Steve Delo of PAN Governance, Independent Chair of Trustees, said: “We are delighted to have locked down volatility on a significant portion of our liabilities, securing those risks which we deem material. We worked closely with JLT, as our advisors, and PIC, to shape the contract to meet our needs, which meant we were able to save a considerable amount on the premium. Our advisors were instrumental in helping us source a suitable provider and supported us throughout the negotiation process. The PIC team were positive and flexible in helping us achieve our goals.”
Tiziana Perrella, the JLT consultant who advised the Trustees on the transaction, said:
“The Trustees held matching assets which they were able to use to fund a transaction on favourable terms. Advance preparation to identify the most suitable contract structure and an efficient implementation process were crucial in achieving a positive outcome”.

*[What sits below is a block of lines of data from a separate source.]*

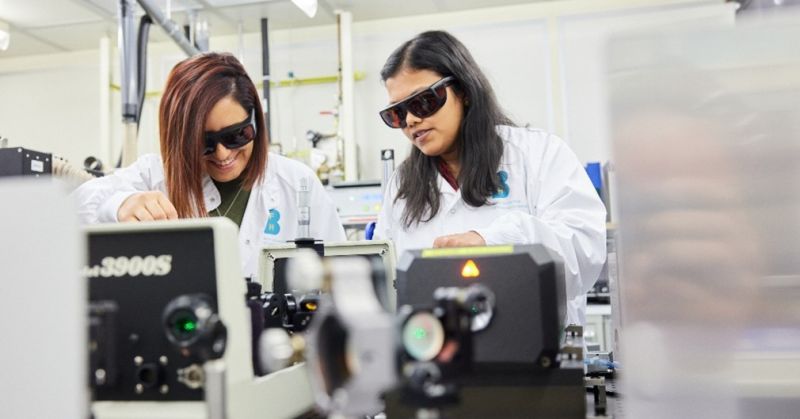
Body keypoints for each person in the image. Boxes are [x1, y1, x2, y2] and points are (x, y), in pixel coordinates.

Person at [373, 30, 606, 326]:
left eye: (423, 102)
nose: (410, 120)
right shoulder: (403, 185)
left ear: (465, 92)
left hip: (535, 355)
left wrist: (494, 242)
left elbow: (584, 252)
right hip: (439, 360)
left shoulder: (537, 154)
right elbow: (387, 280)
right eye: (397, 113)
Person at [74, 52, 346, 278]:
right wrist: (119, 204)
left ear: (255, 123)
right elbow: (71, 210)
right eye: (204, 142)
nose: (222, 153)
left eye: (236, 135)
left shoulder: (296, 182)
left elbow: (341, 272)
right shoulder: (154, 176)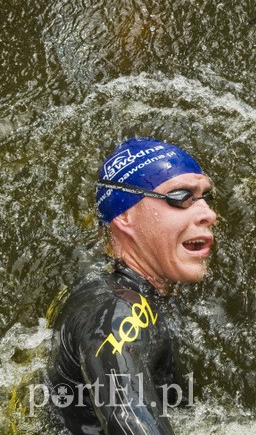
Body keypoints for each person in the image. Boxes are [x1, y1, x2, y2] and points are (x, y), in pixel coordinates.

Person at [47, 137, 217, 434]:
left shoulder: (103, 286)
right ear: (124, 215)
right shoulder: (119, 311)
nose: (208, 214)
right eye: (180, 196)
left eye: (205, 197)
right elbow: (130, 421)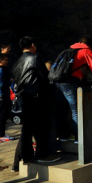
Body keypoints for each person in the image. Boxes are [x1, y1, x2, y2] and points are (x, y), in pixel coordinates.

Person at [12, 36, 59, 170]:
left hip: (22, 99)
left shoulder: (17, 62)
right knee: (41, 127)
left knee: (27, 129)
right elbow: (45, 77)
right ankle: (42, 154)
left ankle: (27, 156)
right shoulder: (35, 58)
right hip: (35, 98)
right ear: (33, 45)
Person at [57, 36, 92, 145]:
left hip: (58, 82)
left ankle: (63, 135)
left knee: (62, 110)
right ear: (89, 45)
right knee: (76, 111)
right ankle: (78, 139)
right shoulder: (87, 51)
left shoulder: (69, 50)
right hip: (70, 83)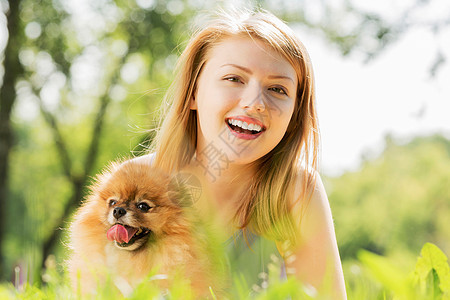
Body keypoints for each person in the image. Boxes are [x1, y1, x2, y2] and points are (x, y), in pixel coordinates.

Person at [136, 8, 347, 299]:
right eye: (234, 79)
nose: (255, 103)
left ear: (294, 115)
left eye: (277, 89)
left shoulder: (296, 190)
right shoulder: (134, 185)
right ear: (194, 92)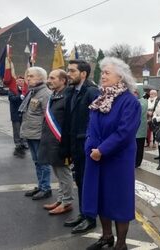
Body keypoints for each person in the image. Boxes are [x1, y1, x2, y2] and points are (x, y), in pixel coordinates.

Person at [83, 57, 141, 250]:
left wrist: (102, 150)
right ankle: (106, 236)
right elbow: (92, 126)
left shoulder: (129, 101)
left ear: (120, 76)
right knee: (101, 198)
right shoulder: (101, 98)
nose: (102, 76)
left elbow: (124, 133)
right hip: (96, 156)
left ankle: (121, 244)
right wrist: (90, 146)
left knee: (119, 201)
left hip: (117, 160)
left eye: (107, 72)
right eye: (102, 72)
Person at [61, 59, 99, 233]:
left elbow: (98, 121)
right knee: (79, 179)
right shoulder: (71, 91)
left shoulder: (92, 92)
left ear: (83, 74)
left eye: (72, 71)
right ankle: (83, 213)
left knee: (86, 182)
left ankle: (90, 218)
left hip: (86, 144)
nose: (68, 74)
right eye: (68, 71)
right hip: (74, 143)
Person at [38, 69, 74, 215]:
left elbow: (69, 122)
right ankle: (60, 199)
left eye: (53, 78)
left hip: (61, 143)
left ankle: (67, 202)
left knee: (64, 174)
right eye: (49, 78)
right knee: (58, 174)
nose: (49, 81)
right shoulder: (55, 95)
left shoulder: (68, 96)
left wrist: (66, 144)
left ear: (63, 80)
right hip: (51, 141)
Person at [20, 67, 52, 200]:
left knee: (43, 162)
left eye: (31, 76)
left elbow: (48, 117)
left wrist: (46, 135)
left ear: (40, 78)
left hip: (40, 134)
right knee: (37, 161)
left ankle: (46, 188)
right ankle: (40, 185)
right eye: (28, 76)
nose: (28, 79)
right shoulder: (32, 92)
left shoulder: (45, 93)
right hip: (31, 133)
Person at [8, 76, 28, 157]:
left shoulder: (26, 90)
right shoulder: (12, 89)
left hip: (24, 112)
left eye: (22, 81)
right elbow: (11, 98)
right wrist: (20, 96)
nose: (21, 82)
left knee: (24, 129)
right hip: (15, 112)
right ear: (16, 82)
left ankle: (24, 142)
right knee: (17, 129)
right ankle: (18, 143)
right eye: (19, 81)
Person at [135, 86, 148, 168]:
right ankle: (136, 161)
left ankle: (138, 162)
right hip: (137, 128)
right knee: (137, 146)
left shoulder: (142, 102)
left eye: (136, 92)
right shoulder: (139, 101)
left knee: (139, 146)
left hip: (141, 128)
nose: (134, 94)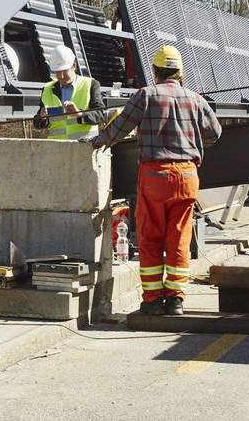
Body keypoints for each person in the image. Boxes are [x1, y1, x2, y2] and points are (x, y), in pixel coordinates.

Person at [88, 45, 222, 316]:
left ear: (155, 71)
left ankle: (152, 300)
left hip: (154, 176)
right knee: (179, 238)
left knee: (150, 238)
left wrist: (95, 142)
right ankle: (176, 300)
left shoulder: (145, 96)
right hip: (187, 176)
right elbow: (215, 134)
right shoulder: (195, 99)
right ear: (180, 71)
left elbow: (117, 129)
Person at [33, 44, 106, 140]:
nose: (61, 76)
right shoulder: (47, 89)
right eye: (57, 72)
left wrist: (80, 114)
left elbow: (101, 114)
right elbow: (37, 122)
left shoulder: (90, 84)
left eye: (64, 71)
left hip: (85, 148)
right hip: (56, 149)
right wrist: (42, 118)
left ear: (74, 66)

David Collinson, co-head of business origination at Pension Insurance Corporation, said: “We are very pleased to have been able to help the Trustees achieve their goals of insuring the pensioner benefits, whilst leaving aside deflation risk. We see many schemes which would like to insure some or all of their liabilities, but are unable to afford to do so. By shaping the risks which are insured in this way, we are able to make the product more affordable, whilst removing the biggest risks, such as longevity, inflation and investment.”